Die besten Wohnlagen für Ferienimmobilien in Costa de la Luz

An der Costa de la Luz müssen Verkäufer umdenken. Der Mittelstand, der die Krise letztlich schultern müsse, sei als Kundschaft weggebrochen, sagt Jesús Muñoz, Makler aus Zahara de los Atunes. „Es ist einfacher, ein Haus für 700.000 Euro zu verkaufen als für 180.000 Euro.“
Die Preise im oberen und mittleren Marktsegment seien nach Einbrüchen von bis zu 40 Prozent wieder da, wo sie hingehörten. Dennoch könne sich so mancher Verkäufer immer noch nicht damit abfinden, dass der Nachbar für dieselbe Wohnung vor ein paar Jahren das Doppelte herausschlagen konnte. Muñoz: „Das ist ein psychologischer Prozess.“

Der dürfte sich noch ein wenig hinziehen, da die Krise an Spaniens südlicher und touristisch vergleichsweise wenig ­erschlossener Atlantikküste erst mit fast zweijähriger Verspätung eintraf.

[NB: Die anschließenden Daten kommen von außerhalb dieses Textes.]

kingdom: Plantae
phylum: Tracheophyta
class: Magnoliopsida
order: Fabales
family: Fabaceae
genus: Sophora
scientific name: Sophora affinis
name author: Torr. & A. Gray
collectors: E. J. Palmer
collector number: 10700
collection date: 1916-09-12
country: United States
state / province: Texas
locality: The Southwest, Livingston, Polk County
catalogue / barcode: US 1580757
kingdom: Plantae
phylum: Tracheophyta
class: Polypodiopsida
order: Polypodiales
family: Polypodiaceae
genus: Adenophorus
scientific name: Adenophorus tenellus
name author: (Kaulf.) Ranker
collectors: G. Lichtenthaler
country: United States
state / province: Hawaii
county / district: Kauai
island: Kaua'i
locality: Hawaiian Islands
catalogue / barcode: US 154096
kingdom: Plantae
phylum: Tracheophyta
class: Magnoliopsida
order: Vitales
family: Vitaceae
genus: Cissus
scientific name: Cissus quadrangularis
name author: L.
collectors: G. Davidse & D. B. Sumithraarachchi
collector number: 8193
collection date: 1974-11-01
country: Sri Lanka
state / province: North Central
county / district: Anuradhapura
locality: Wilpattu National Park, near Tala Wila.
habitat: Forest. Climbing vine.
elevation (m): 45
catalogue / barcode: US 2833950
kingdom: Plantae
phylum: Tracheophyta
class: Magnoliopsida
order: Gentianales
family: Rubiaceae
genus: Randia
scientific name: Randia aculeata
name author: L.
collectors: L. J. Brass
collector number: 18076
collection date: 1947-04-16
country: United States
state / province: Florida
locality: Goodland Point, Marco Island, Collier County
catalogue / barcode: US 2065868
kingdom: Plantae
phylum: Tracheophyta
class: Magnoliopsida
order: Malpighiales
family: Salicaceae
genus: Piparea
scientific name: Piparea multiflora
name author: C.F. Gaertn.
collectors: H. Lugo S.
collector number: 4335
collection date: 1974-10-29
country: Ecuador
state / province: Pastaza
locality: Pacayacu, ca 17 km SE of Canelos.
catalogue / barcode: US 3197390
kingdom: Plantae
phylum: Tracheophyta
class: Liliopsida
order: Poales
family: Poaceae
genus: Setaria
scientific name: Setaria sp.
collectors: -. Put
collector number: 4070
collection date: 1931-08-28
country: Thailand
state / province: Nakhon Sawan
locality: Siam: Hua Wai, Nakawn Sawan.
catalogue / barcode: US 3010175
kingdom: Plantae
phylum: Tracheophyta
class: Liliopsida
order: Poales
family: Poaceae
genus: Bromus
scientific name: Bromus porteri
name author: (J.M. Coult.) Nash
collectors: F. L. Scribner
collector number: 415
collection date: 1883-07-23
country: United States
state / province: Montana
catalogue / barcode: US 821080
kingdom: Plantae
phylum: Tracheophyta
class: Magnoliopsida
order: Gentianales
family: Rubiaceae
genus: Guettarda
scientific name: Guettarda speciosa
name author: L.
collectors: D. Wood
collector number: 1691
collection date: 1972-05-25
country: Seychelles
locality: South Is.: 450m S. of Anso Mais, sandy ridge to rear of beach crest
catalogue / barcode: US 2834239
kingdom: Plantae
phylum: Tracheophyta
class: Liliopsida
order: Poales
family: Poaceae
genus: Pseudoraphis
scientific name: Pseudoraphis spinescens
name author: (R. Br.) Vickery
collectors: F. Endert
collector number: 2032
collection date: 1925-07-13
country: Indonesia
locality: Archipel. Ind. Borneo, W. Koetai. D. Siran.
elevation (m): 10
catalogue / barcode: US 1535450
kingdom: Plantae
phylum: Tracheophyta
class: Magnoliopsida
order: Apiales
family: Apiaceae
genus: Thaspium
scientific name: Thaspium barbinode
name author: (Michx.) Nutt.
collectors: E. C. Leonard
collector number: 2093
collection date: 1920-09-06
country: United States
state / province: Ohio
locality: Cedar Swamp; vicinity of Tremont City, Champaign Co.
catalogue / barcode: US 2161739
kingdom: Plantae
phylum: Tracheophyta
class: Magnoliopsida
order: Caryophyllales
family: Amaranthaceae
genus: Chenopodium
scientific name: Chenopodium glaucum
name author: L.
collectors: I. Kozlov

Der Hausverkauf ist fast komplett zum Erliegen gekommen, etwa im Surfer- und Kiterparadies Tarifa. Die örtlichen Makler haben sich ins Vermietungsgeschäft gestürzt, das dank Stammgästen, Sportlern und Individualtouristen auch jetzt für Einnahmen sorgt.

Verkaufsangebote gibt es zurzeit in Chiclana de la Frontera und dessen Nobel­vorort Novo Sancti Petri. In direkter Nachbarschaft von Hotelresorts und Golfplätzen stehen Dutzende Apartments zum Verkauf – zu überschaubar luxuriösen Preisen ab 150.000 Euro.